Sodexo entschuldigte sich am Freitag bei den betroffenen Kindern und Familien und kündigte Entschädigungen an - in bisher nicht genannter Höhe. „Das ist kein Schuldeingeständnis“, erläuterte der Ernährungswissenschaftler Volker Peinelt von der Hochschule Niederrhein am Samstag. Nach dem Produkthaftungsgesetz müssten Firmen für ihre Produkte geradestehen. Auch, wenn sie den Fehler nicht verursacht hätten. Die Unternehmen hätten aber die Möglichkeit, sich zum Beispiel bei ihren Lieferanten schadlos zu halten, sagte er.

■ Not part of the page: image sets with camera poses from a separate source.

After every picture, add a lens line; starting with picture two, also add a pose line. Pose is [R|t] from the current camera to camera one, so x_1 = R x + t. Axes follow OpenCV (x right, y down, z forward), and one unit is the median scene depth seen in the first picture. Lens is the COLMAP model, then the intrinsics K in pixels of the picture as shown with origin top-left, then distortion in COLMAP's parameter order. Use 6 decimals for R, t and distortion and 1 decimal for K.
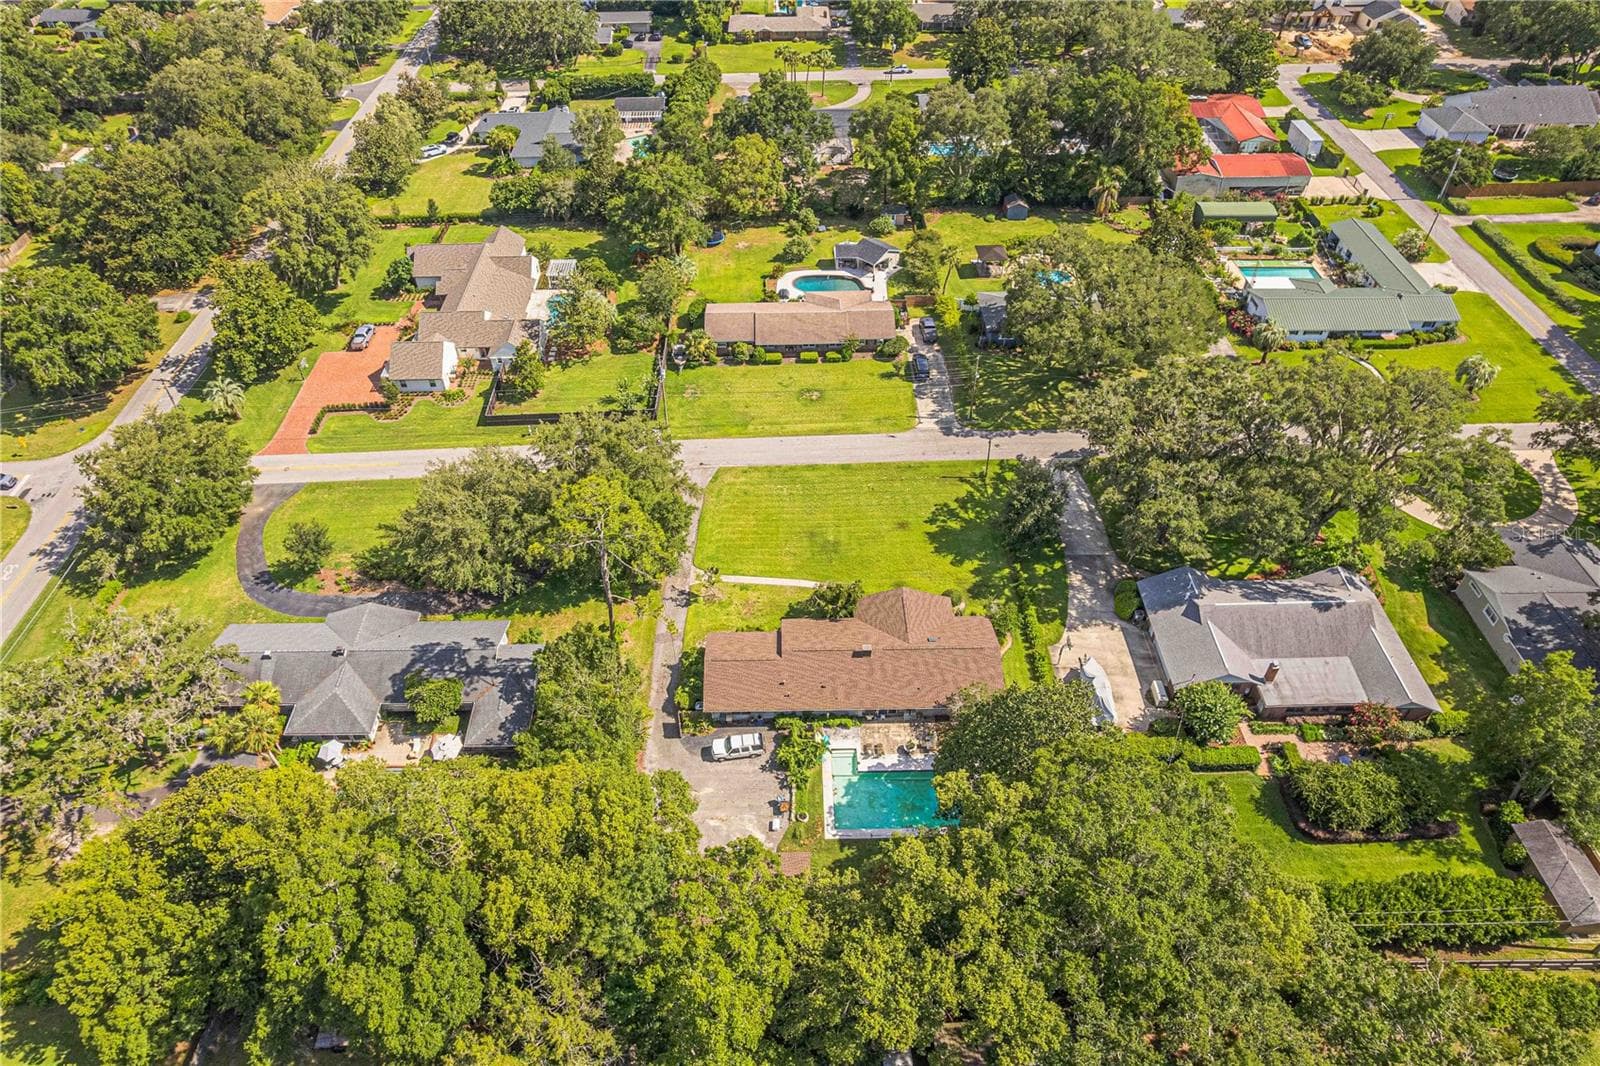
lens RADIAL K [[1005.7, 0, 788.2], [0, 1005.7, 564.0], [0, 0, 1]] dist [-0.049699, 0.002029]
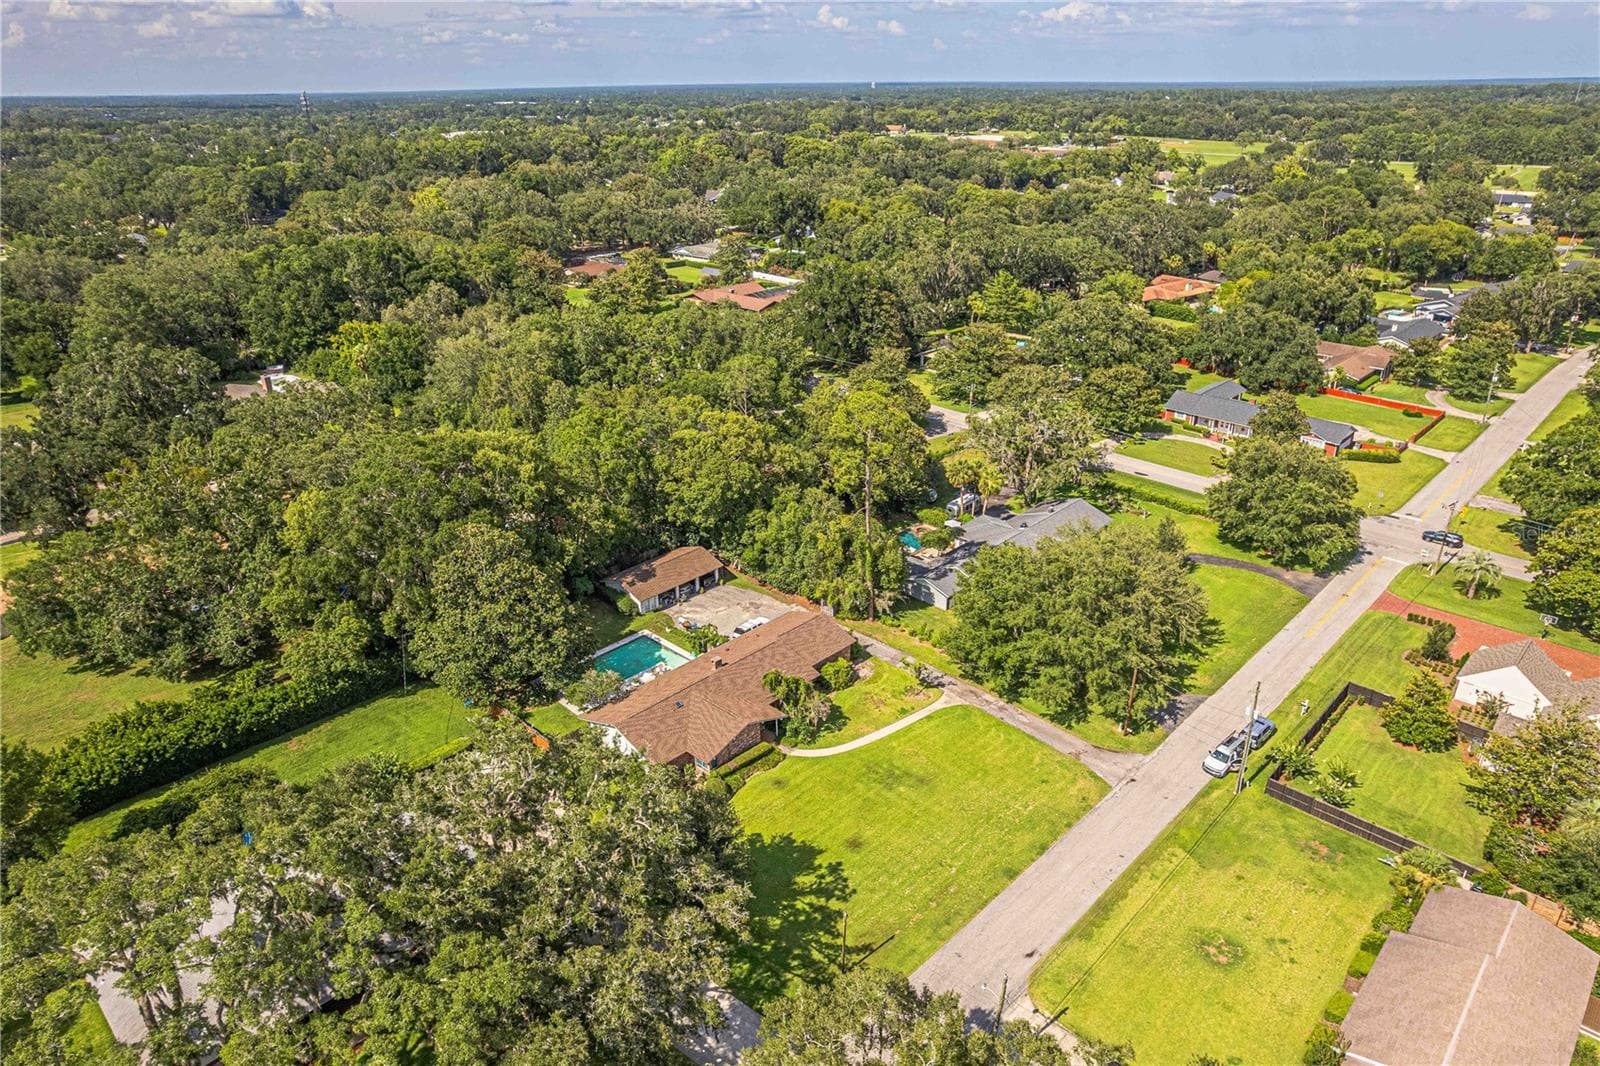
lens RADIAL K [[1025.5, 0, 800.0], [0, 1025.5, 533.0], [0, 0, 1]] dist [-0.040436, 0.004018]
pose [[-0.696598, 0.303962, -0.649891, 0.450064], [-0.498624, 0.446204, 0.743153, -0.540445], [0.515874, 0.841730, -0.159261, 0.753307]]
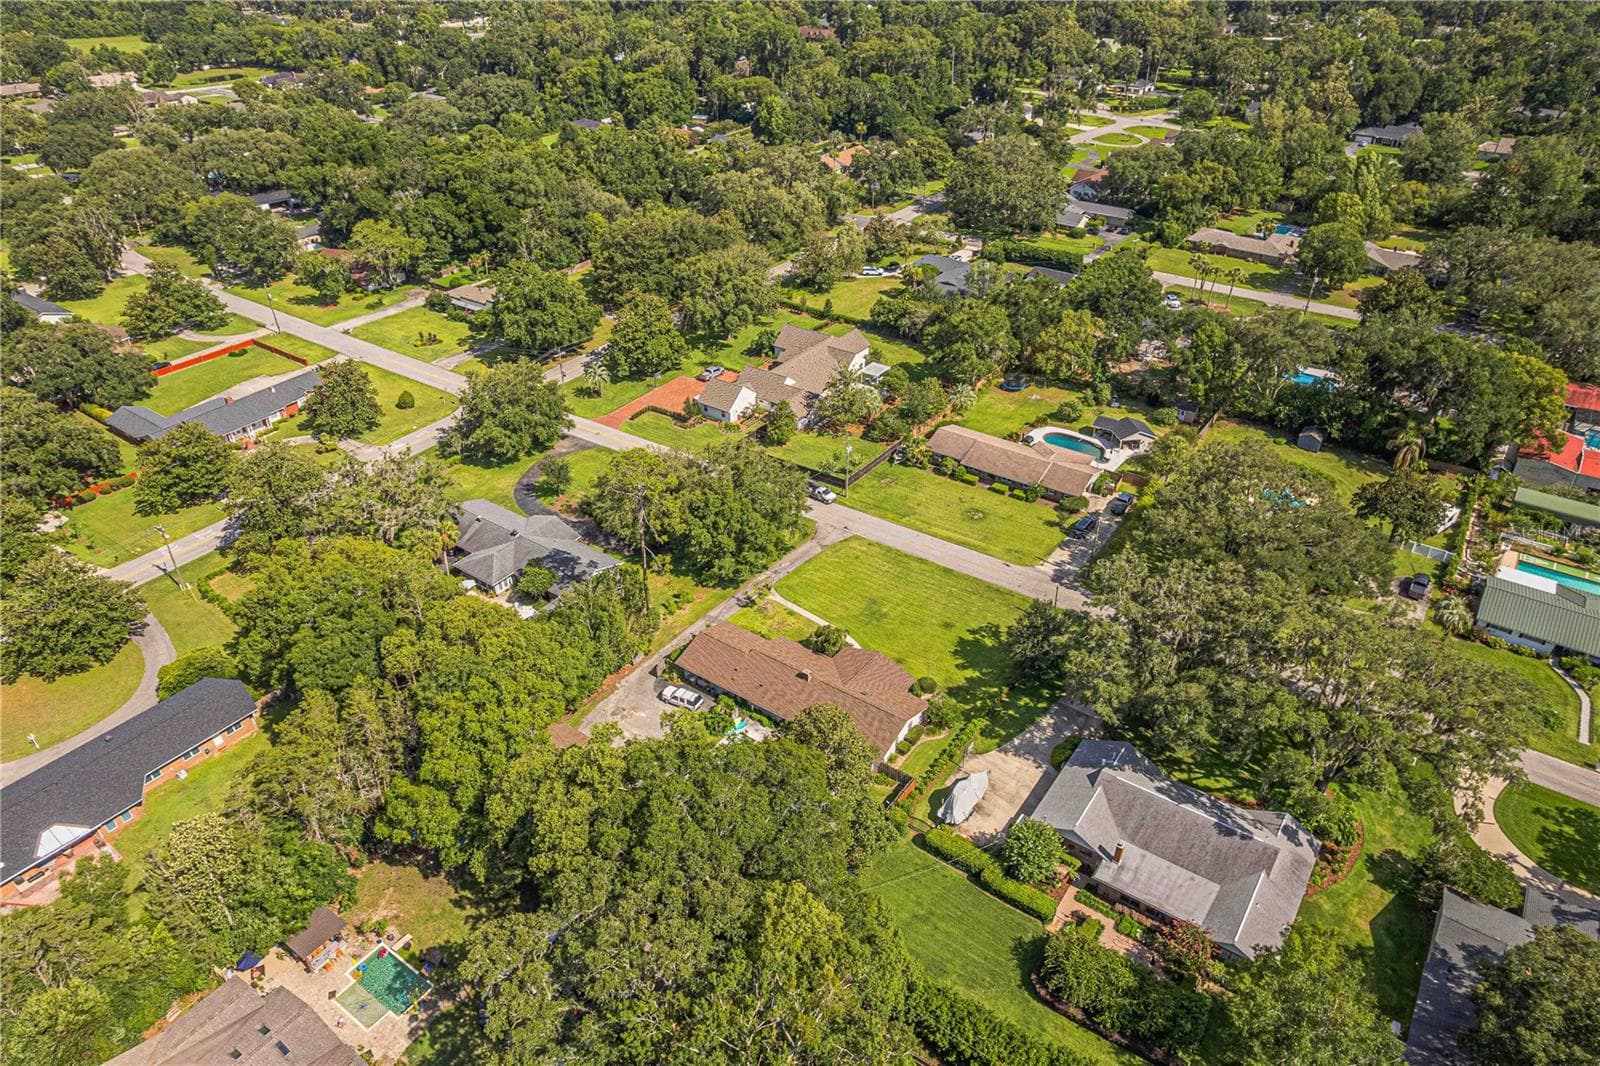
lens RADIAL K [[1005.7, 0, 788.2], [0, 1005.7, 564.0], [0, 0, 1]] dist [-0.049699, 0.002029]
pose [[0.801164, 0.344017, -0.489682, 0.409456], [-0.419595, 0.906347, -0.049757, 0.024481], [0.426704, 0.245332, 0.870480, -0.051187]]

Peinelt forscht seit Jahren über Schulessen. Er kritisiert vor allem die geringen Budgets für die Mahlzeiten. Bundesweit lägen sie nur zwischen 2 und 3,50 Euro pro Kind. „Da muss ich natürlich beim Einkauf sehen, dass ich den billigsten Anbieter erwische. Und dann habe ich eben nicht die volle Sicherheit“, sagte er. Um solche Ausbrüche zu verhindern sei nicht nur eine Professionalisierung und Zertifizierung von Großküchen nötig. Auch die Gesellschaft müsse ihre Billig-Philosophie beim Essen überdenken. „Wir Deutschen neigen dazu, das Essen nicht so wertzuschätzen“, sagte er. Wandel brauche Zeit.

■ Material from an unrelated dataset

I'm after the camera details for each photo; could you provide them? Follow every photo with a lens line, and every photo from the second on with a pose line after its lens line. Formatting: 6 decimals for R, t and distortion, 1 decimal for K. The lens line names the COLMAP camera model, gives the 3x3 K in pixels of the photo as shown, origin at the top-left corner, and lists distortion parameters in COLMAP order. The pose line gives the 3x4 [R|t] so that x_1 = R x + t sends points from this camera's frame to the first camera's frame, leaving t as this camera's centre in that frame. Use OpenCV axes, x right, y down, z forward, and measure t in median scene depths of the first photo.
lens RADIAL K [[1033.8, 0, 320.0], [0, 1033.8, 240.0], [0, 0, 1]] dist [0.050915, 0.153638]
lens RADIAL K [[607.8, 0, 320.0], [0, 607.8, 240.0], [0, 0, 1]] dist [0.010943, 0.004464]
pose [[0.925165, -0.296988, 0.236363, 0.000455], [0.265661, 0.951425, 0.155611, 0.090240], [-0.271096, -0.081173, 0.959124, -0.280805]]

Ministeriumssprecher Eichele kritisierte solche Rückschlusse. „Statt Spekulationen in die Welt zu setzen und vorschnell Konsequenzen zu fordern, sollte das Ergebnis der Untersuchungen abgewartet werden“, sagte er. Noch sei offen, wo in der Lebensmittelkette es zu einer Verunreinigung gekommen sei. „Erst wenn die genaue Ursache bekannt ist, können wir seriös über Maßnahmen sprechen.“
Nach den bisherigen Erkenntnissen wurden die verdächtigen Erdbeeren nach ihrer Ankunft im Hamburger Hafen über einen Großhändler aus Sachsen in mehrere ostdeutsche Zentralküchen für Schulessen geliefert. In den Einzelhandel sind die Früchte wahrscheinlich nicht gelangt. Alle verdächtigen Lieferungen sind inzwischen gesperrt oder werden zurückgerufen. Fraglich ist noch, ob die gesamte 44-Tonnen-Fracht aus China möglicherweise verunreinigt ist - oder nur einzelne Chargen.

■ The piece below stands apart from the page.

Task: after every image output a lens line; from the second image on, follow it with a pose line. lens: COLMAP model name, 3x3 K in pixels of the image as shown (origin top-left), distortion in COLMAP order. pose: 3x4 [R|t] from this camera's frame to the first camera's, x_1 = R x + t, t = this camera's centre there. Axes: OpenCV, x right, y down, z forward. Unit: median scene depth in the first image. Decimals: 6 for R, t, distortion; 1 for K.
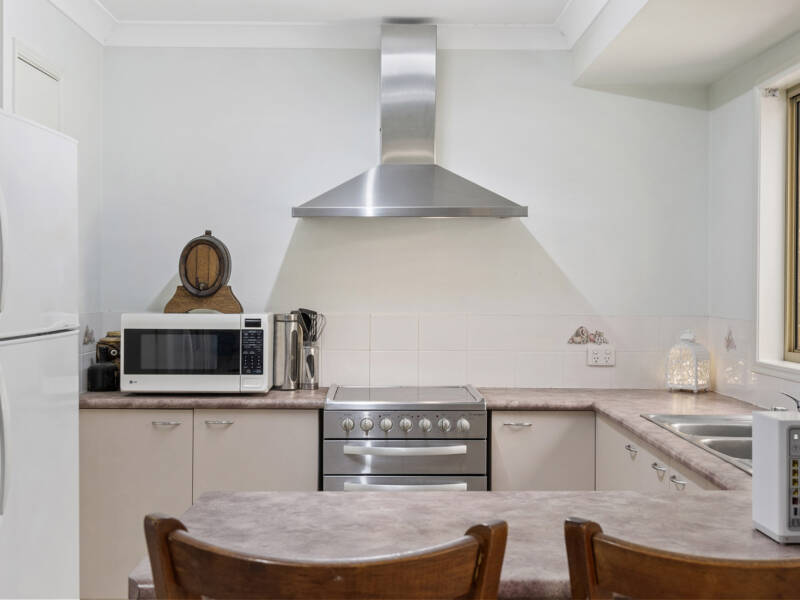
lens RADIAL K [[1007.1, 0, 400.0], [0, 1007.1, 303.0], [0, 0, 1]] dist [0.038421, 0.000000]
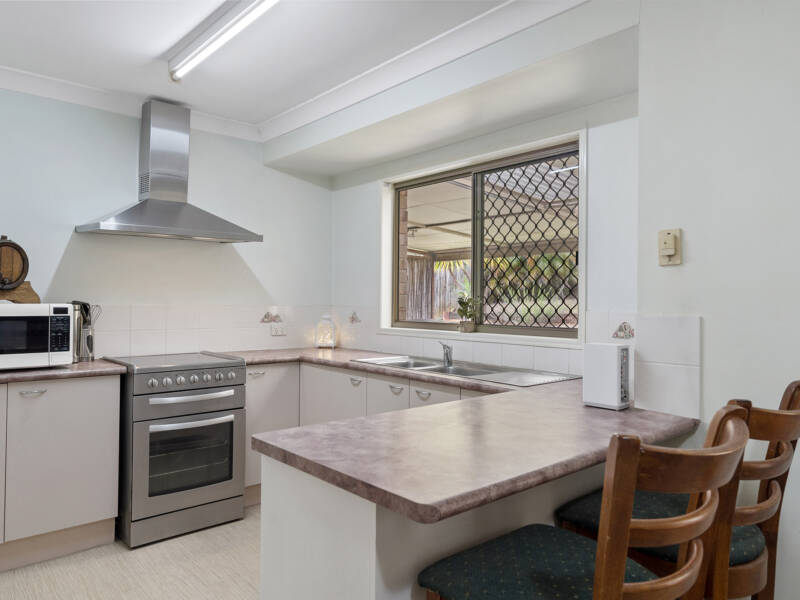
lens RADIAL K [[565.8, 0, 399.3], [0, 565.8, 292.0], [0, 0, 1]] dist [-0.005986, -0.000067]
pose [[0.755890, 0.010004, 0.654622, -0.288364], [0.010162, 0.999584, -0.027009, 0.019913], [-0.654620, 0.027068, 0.755474, 0.185811]]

Höchstwahrscheinlich gelangten die Erdbeeren als Kompott in die Schulkantinen. Das Berliner Robert Koch-Institut (RKI) hat inzwischen in Thüringen, Sachen und Berlin mehr als 100 Schüler - sowohl gesundgebliebene als auch zuvor erkrankte - nach ihren Mahlzeiten gefragt. In vielen Fällen habe sich ein deutlicher Zusammenhang zu Erdbeerkompott ergeben, teilte das RKI am Samstag mit.
So stand in sächsischen Schulen zum Beispiel am 24. September „Grießbrei mit Erdbeerkompott und Kirschen, dazu Zucker und Zimt“ auf dem Speiseplan. Schüler, die diesen Nachtisch wählten, erkrankten auch. Vermutet wird auch, dass Kitas und Schulen, die das Kompott zuvor erhitzten, nicht betroffen waren. Das Erhitzen tötet Keime wie Noro-Viren ab, die hinter dem Ausbruch vermutet werden. Sie gelten als besonders kälteresistent und hitzebeständig. Ob sie wirklich die Übeltäter waren, war noch offen. Auch bakterielle Toxine werden im Moment weiter nicht ausgeschlossen.
In welche Staaten die verdächtigen Erdbeeren vielleicht noch geliefert wurden, soll auf EU-Ebene geklärt werden - um weitere Ausbrüche möglichst zu verhindern.